#### [WHAT TO WORK ON]
Find the lines in the records that carry the word "primitives". Copy each one.

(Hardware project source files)
┌────────
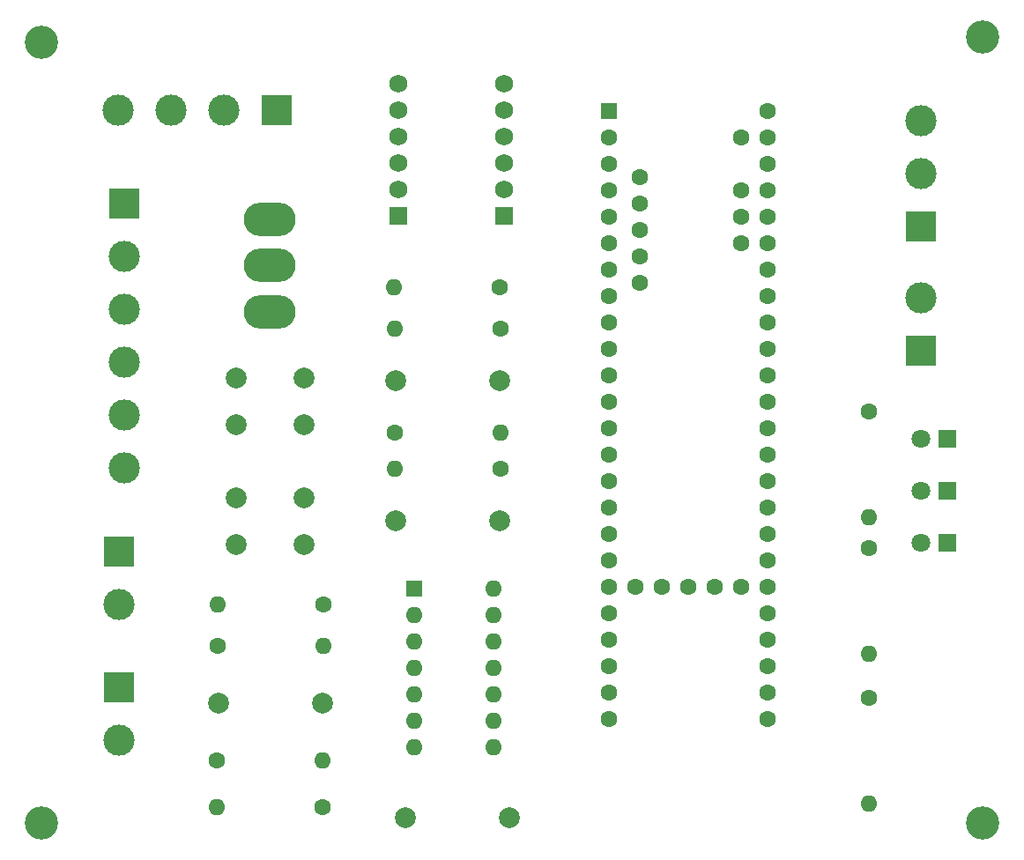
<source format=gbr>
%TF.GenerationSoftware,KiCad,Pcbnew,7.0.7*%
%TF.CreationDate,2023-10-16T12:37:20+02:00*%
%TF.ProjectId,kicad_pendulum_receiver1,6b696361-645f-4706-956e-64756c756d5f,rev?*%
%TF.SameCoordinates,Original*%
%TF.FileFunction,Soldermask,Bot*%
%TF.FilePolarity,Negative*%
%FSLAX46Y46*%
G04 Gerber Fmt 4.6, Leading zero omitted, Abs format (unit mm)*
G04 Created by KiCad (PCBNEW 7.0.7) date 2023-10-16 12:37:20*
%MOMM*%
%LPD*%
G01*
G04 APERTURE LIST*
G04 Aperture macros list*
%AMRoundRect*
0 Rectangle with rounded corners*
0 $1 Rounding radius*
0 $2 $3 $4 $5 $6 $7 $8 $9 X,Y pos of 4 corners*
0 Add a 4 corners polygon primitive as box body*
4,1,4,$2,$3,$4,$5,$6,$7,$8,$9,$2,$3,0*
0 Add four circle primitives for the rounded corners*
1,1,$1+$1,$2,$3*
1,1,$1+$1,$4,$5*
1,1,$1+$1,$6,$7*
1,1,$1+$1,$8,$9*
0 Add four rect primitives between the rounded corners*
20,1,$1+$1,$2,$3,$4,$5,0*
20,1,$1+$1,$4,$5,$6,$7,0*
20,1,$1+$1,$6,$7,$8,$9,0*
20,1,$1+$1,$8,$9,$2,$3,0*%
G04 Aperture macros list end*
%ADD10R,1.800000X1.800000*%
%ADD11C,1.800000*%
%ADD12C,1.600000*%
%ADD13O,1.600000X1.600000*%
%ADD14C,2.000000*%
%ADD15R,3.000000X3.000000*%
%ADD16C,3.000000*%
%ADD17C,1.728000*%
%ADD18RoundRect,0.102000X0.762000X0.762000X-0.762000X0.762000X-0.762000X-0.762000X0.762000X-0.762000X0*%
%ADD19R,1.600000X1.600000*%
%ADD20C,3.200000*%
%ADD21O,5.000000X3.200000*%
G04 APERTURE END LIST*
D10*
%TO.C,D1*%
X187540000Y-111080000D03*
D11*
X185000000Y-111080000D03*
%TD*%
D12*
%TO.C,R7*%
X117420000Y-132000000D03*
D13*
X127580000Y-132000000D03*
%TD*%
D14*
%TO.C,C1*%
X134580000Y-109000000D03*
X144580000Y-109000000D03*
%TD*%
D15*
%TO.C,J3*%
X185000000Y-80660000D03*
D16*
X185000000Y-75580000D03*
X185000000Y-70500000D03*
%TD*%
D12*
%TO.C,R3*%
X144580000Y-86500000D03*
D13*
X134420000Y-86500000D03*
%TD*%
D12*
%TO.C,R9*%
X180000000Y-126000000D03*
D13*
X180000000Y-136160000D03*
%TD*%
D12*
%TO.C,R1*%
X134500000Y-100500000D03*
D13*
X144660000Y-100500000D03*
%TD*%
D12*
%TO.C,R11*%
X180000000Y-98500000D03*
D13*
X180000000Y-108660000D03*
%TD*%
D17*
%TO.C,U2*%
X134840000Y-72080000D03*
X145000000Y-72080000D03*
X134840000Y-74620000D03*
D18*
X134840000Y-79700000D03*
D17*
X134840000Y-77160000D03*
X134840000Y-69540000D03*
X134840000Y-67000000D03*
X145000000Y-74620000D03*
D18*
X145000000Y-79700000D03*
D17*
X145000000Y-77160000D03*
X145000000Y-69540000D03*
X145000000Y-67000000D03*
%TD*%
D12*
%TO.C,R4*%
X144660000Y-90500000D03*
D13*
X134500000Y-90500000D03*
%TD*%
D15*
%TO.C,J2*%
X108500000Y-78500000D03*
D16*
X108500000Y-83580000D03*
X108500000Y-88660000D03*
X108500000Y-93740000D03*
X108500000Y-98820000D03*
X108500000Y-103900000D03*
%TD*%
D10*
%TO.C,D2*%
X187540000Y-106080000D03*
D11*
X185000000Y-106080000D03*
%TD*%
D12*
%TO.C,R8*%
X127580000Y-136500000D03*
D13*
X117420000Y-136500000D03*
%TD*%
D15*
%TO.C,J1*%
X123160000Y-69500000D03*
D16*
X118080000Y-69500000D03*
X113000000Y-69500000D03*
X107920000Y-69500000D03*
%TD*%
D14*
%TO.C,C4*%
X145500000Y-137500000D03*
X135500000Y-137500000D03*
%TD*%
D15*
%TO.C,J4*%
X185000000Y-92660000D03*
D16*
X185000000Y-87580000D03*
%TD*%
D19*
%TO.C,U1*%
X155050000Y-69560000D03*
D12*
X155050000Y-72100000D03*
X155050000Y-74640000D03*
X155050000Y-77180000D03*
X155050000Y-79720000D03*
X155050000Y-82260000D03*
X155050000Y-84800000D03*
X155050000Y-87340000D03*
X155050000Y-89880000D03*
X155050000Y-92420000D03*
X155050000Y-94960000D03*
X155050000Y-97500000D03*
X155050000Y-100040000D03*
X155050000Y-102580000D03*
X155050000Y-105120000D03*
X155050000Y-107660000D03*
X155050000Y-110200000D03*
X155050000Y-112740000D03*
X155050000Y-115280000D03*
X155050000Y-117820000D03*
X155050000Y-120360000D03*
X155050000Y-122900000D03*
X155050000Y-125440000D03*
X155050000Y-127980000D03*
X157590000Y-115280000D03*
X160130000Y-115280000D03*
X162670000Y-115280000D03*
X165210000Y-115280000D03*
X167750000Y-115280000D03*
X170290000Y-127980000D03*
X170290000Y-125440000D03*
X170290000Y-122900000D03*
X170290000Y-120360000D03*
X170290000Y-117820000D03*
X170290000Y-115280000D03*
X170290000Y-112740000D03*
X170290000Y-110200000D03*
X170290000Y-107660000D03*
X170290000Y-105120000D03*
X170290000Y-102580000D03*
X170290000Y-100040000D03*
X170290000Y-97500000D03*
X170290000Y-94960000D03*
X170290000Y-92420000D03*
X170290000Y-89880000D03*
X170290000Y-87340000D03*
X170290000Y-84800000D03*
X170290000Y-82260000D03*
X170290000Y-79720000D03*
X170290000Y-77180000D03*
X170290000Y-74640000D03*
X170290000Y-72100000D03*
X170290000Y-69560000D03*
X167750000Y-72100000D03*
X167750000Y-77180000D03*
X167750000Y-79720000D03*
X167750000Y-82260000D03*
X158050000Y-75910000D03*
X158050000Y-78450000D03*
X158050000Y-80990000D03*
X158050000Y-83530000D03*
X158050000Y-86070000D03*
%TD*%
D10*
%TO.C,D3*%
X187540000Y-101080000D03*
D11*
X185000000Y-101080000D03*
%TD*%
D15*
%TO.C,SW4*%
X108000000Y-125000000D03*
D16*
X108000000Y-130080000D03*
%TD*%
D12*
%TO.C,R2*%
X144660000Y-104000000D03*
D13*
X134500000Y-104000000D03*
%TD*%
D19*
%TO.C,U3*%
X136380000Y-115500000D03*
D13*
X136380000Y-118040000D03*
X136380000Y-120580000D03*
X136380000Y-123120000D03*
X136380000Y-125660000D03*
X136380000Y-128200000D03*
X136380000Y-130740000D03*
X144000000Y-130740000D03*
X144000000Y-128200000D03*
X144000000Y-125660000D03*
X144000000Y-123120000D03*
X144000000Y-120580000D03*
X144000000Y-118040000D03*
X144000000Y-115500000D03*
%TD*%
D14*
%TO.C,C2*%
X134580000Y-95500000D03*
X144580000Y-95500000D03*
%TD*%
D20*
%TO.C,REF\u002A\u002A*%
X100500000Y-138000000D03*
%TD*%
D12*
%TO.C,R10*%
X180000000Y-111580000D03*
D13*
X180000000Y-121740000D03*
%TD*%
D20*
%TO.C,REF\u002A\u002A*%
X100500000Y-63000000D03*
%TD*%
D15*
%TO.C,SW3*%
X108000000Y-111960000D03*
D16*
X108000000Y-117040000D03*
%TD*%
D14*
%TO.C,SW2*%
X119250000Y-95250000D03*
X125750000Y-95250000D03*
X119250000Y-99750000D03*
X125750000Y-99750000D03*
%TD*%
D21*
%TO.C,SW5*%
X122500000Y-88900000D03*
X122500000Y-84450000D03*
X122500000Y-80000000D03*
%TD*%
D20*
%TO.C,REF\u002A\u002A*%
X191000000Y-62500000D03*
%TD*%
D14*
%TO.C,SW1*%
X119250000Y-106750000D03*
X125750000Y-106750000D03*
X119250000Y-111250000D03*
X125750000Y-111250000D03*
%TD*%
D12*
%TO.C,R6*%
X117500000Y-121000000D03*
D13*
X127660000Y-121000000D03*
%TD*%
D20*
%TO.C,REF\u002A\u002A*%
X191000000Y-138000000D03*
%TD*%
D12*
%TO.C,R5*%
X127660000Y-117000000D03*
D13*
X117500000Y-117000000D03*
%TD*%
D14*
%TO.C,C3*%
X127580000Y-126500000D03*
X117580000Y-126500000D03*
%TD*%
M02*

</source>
└────────
┌────────
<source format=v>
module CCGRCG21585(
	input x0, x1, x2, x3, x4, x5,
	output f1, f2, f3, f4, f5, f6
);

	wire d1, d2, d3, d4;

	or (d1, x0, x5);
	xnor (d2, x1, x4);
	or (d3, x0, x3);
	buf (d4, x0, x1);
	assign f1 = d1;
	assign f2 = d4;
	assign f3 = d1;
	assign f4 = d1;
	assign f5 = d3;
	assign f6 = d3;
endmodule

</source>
└────────
#### [TASK ANSWER]
0 Add four circle primitives for the rounded corners*
0 Add four rect primitives between the rounded corners*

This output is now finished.